Thanks @apparentlymart! I actually prototyped the change and came up with the exact same output as a compromise. Trying to organize even more conditional information into that interface impacts a lot of code and makes supporting it more difficult, so using the with ... field for this looks like a good solution.

The other option here, which may have been the original intent within the protocol, is that the provider would add enough context to the error for the user to locate the problem, something like

│ Error: Invalid Attribute Value: "nested.object.required_attribute"
│ 
│   with diagpath_example.example[1],
│   on resource.tf line 9, in resource "diagpath_example" "example":
│    9: resource "diagpath_example" "example" {
│ 
│ List must contain at least 1 elements, got: 0

I see the case however that the SDK is going through the trouble to add an attribute path to the diagnostic, so it seems reasonable that information not be thrown out of even if there is no matching configuration.

apparentlymart commented 2 years ago

Indeed, while my original intention had been that the path information was there to substitute only for the source location information (since the provider can't "see" the source code in order to return source location information directly), I do quite like how this seems to neatly solve the edge case where we're talking about a thing which doesn't exist in the source code at all and therefore has no suitable source location information to return.

HCL itself has a similar problem with the messages it generates as part of its early decoding work.

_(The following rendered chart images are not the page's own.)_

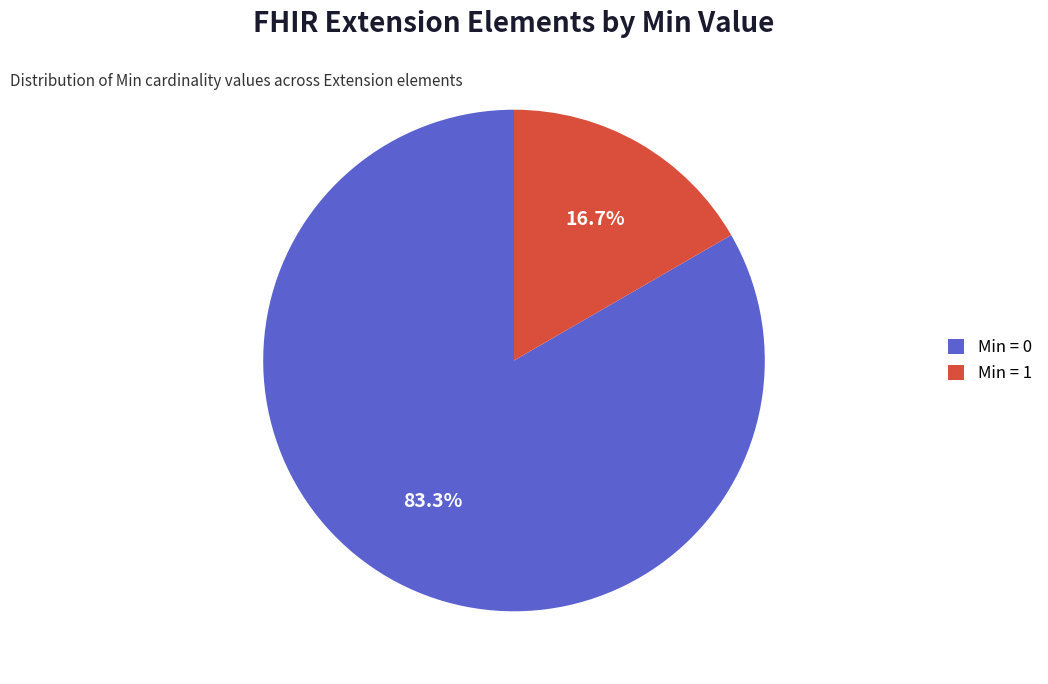

Which category accounts for the majority?

Min = 0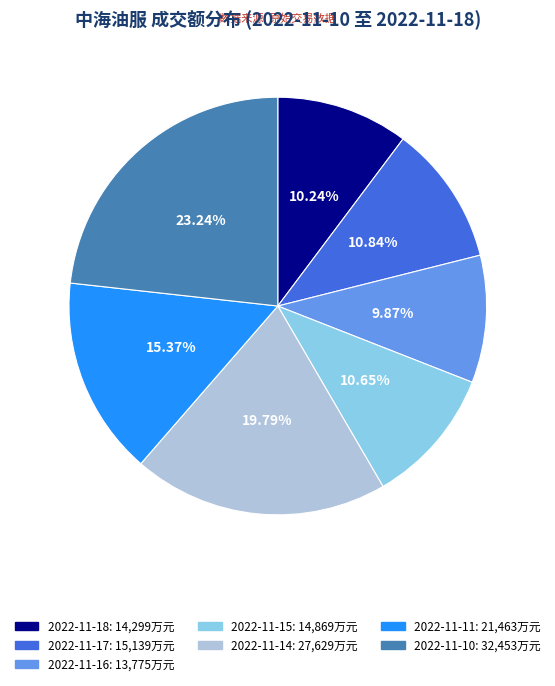

What is the largest slice in the pie chart?

2022-11-10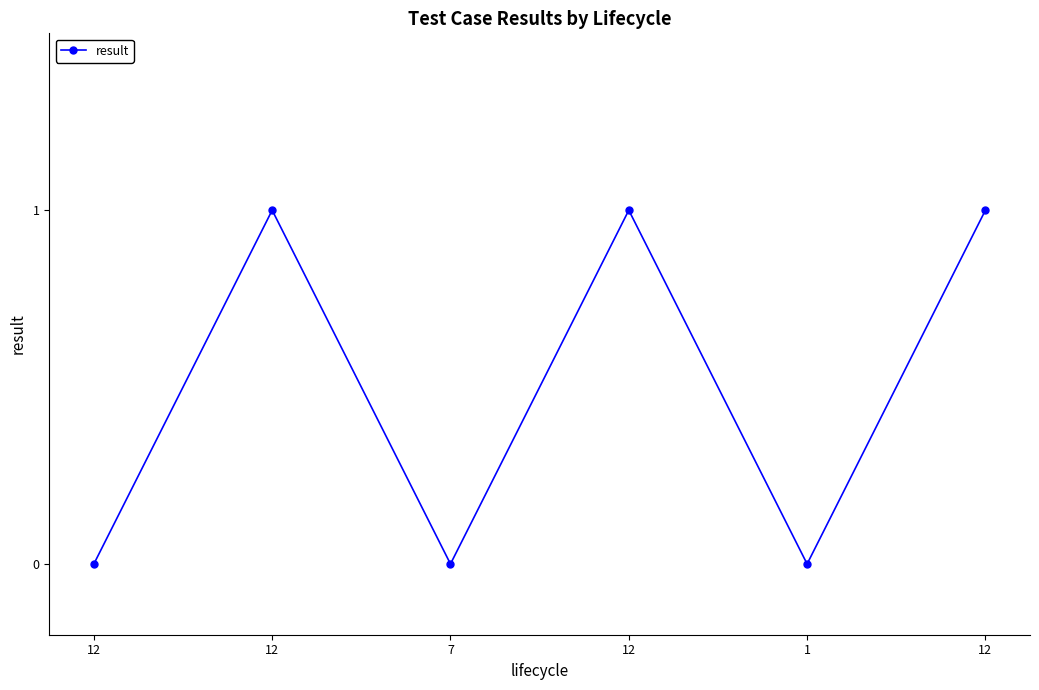

Reading left to right, what are all the values shown in this chart?

12=0	12=1	7=0	12=1	1=0	12=1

Although we certainly don't need to block on solving that, I'd suggest (if you haven't already) thinking about what it might look like for HCL to emit some comparable metadata from e.g. hcldec and hcl.Body.Content when it returns the "Missing required argument" error at the HCL layer. (I think the "Missing required argument" message included in the question is an example of one of these HCL-source errors, rather than something generated inside Terraform itself.)